Wajah Wang Hao merah padam menahan rasa malu yang tak tertahankan, sekaligus ketakutan yang mendalam. Ia ingin berteriak bahwa pelayan fana itulah yang melukainya! Tapi bagaimana caranya ia menjelaskan? Bahwa ia, seorang kultivator Tingkat Ketiga, mencoba mencelakai seorang manusia fana secara diam-diam, namun serangannya justru berbalik merusak Dantian-nya sendiri? Itu lebih tidak masuk akal daripada mengklaim matahari terbit dari barat.
Saat dua penjaga menyeret Wang Hao yang masih terbatuk darah menjauh dari alun-alun, tatapan Wang Hao mencari-cari sosok Lin Ye dengan panik.
Lin Ye berdiri sekitar sepuluh tombak dari sana. Ia memunggungi panggung, sedang berjongkok untuk mengambil nampan kayunya yang kotor. Dari luar, ia tampak seperti pelayan ketakutan yang menyingkir saat ada kekacauan.
Namun, saat pandangan mereka sekilas bertemu dari kejauhan, Lin Ye memiringkan kepalanya sedikit. Sebuah senyum tipis, sangat tipis dan teramat dingin, terukir di sudut bibir pemuda kurus itu. Tatapannya menembus jarak, menatap Wang Hao dengan pandangan yang sama seperti seseorang yang menatap bangkai babi di tukang jagal.
Bulu kuduk Wang Hao berdiri seketika. Untuk pertama kalinya dalam hidupnya, ia merasakan teror yang nyata terhadap "anjing bisu" tersebut. Ada sesuatu yang sangat, sangat salah dengan pelayan itu.
Di tempat kehormatan, Su Yue membuka matanya. Keributan Wang Hao tidak menarik perhatiannya, melainkan sisa aura dari darah yang dimuntahkan Wang Hao.
Mata Es Spiritual Su Yue memancarkan pendar kebiruan samar. Ia menatap genangan darah Wang Hao yang membeku di atas batu.
Itu... hawa Yin murni, batin Su Yue, jantungnya berdetak sedikit lebih cepat. Hawa dingin yang persis sama dengan racun yang dikeluarkan Senior misterius semalam, namun dalam skala yang sangat kecil. Bagaimana bisa Wang Hao terkena serangan ini?

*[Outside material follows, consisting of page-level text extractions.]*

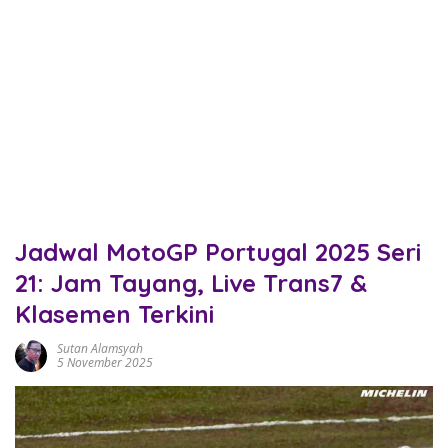
Jadwal MotoGP Portugal 2025 Seri
21: Jam Tayang, Live Trans7 &
Klasemen Terkini
Sutan Alamsyah
5 November 2025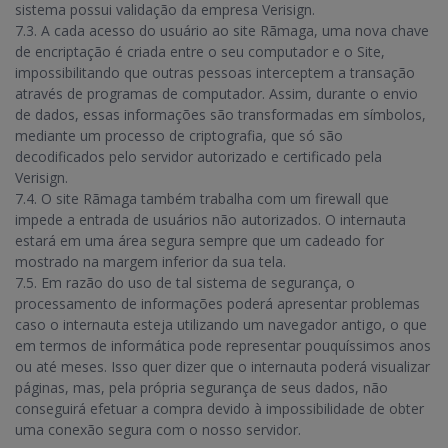
sistema possui validação da empresa Verisign.
7.3. A cada acesso do usuário ao site Rãmaga, uma nova chave
de encriptação é criada entre o seu computador e o Site,
impossibilitando que outras pessoas interceptem a transação
através de programas de computador. Assim, durante o envio
de dados, essas informações são transformadas em símbolos,
mediante um processo de criptografia, que só são
decodificados pelo servidor autorizado e certificado pela
Verisign.
7.4. O site Rãmaga também trabalha com um firewall que
impede a entrada de usuários não autorizados. O internauta
estará em uma área segura sempre que um cadeado for
mostrado na margem inferior da sua tela.
7.5. Em razão do uso de tal sistema de segurança, o
processamento de informações poderá apresentar problemas
caso o internauta esteja utilizando um navegador antigo, o que
em termos de informática pode representar pouquíssimos anos
ou até meses. Isso quer dizer que o internauta poderá visualizar
páginas, mas, pela própria segurança de seus dados, não
conseguirá efetuar a compra devido à impossibilidade de obter
uma conexão segura com o nosso servidor.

Mata tajam Su Yue langsung menyapu sekeliling Wang Hao. Tatapannya berhenti pada punggung seorang pelayan berbaju abu-abu lusuh yang sedang berjalan tertatih-tatih menjauhi kerumunan sambil memanggul nampan.
Su Yue mengerutkan keningnya. Pelayan kurus itu lagi. Ini kedua kalinya ia merasa ada kejanggalan kecil di dekat pelayan tersebut. Namun, tak peduli seberapa keras ia mencoba memindai, Su Yue tidak merasakan setitik pun riak Qi dari tubuh Lin Ye.
"Mungkinkah Senior itu sebenarnya sedang mengawasi dari bayang-bayang di sekitar alun-alun ini? Dan dia menghukum Wang Hao karena alasan tertentu?" gumam Su Yue pelan. Kesimpulan itu terasa jauh lebih masuk akal bagi pikiran seorang kultivator daripada mempercayai seorang pelayan tanpa meridian yang melakukannya.
Di kejauhan, Lin Ye berjalan menuju dapur sekte. Senyum tipis masih tersisa di wajahnya. Hari ini, ia berhasil menanamkan benih teror di hati Wang Hao dan merusak sedikit fondasi kultivasi pemuda itu.
Namun, ia tahu ini baru permulaan. Dendamnya belum terbalaskan. Wang Hao hanya anjing kecil yang menyalak. Hutan sebenarnya masih menantinya, dan Kuali Penelan Bintang di Dantian-nya kembali berputar pelan, merasa lapar akan energi baru.